=== Begin Enclosure ===

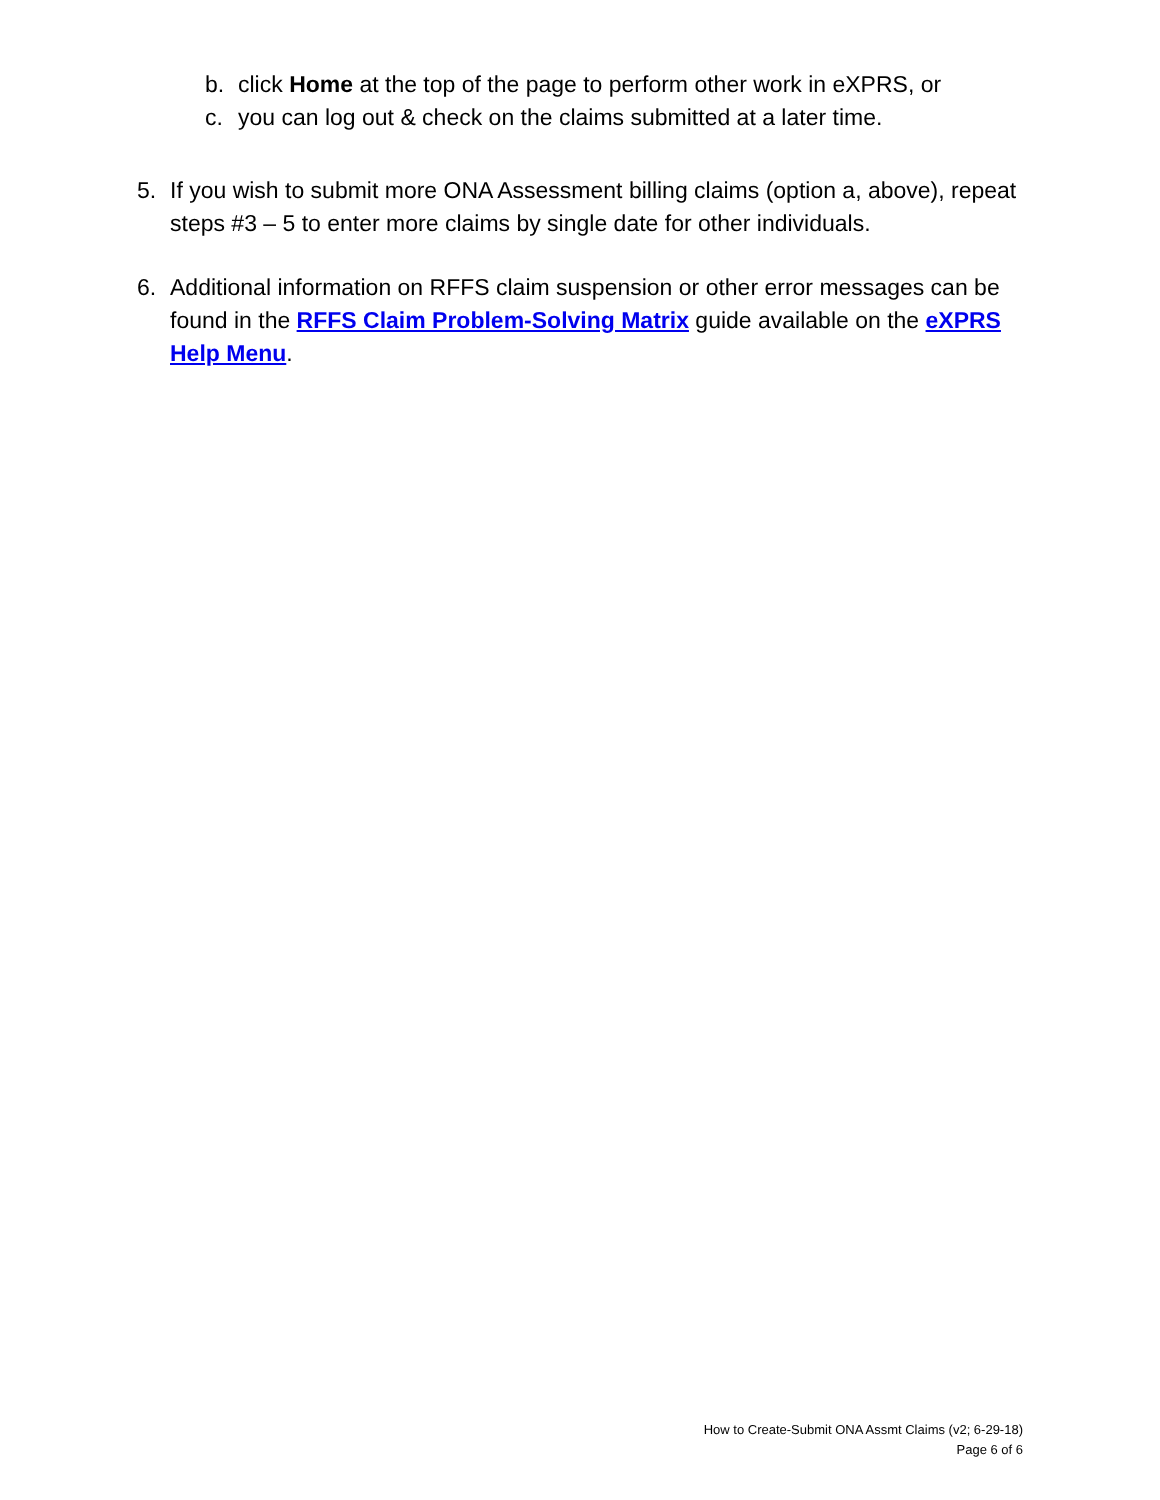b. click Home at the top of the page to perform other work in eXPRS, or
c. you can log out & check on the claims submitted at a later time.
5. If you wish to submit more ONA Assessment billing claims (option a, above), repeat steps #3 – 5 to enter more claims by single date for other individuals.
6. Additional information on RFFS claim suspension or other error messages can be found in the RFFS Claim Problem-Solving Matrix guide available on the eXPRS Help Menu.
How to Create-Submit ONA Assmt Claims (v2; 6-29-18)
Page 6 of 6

=== End Enclosure ===

◆ WHAT THE TASK ASKS: There is a line above that contains "c. you can log". Copy it and all later lines through the last, exactly, and leave out the rest.

◆ RESPONSE TO THE TASK:
c. you can log out & check on the claims submitted at a later time.
5. If you wish to submit more ONA Assessment billing claims (option a, above), repeat steps #3 – 5 to enter more claims by single date for other individuals.
6. Additional information on RFFS claim suspension or other error messages can be found in the RFFS Claim Problem-Solving Matrix guide available on the eXPRS Help Menu.
How to Create-Submit ONA Assmt Claims (v2; 6-29-18)
Page 6 of 6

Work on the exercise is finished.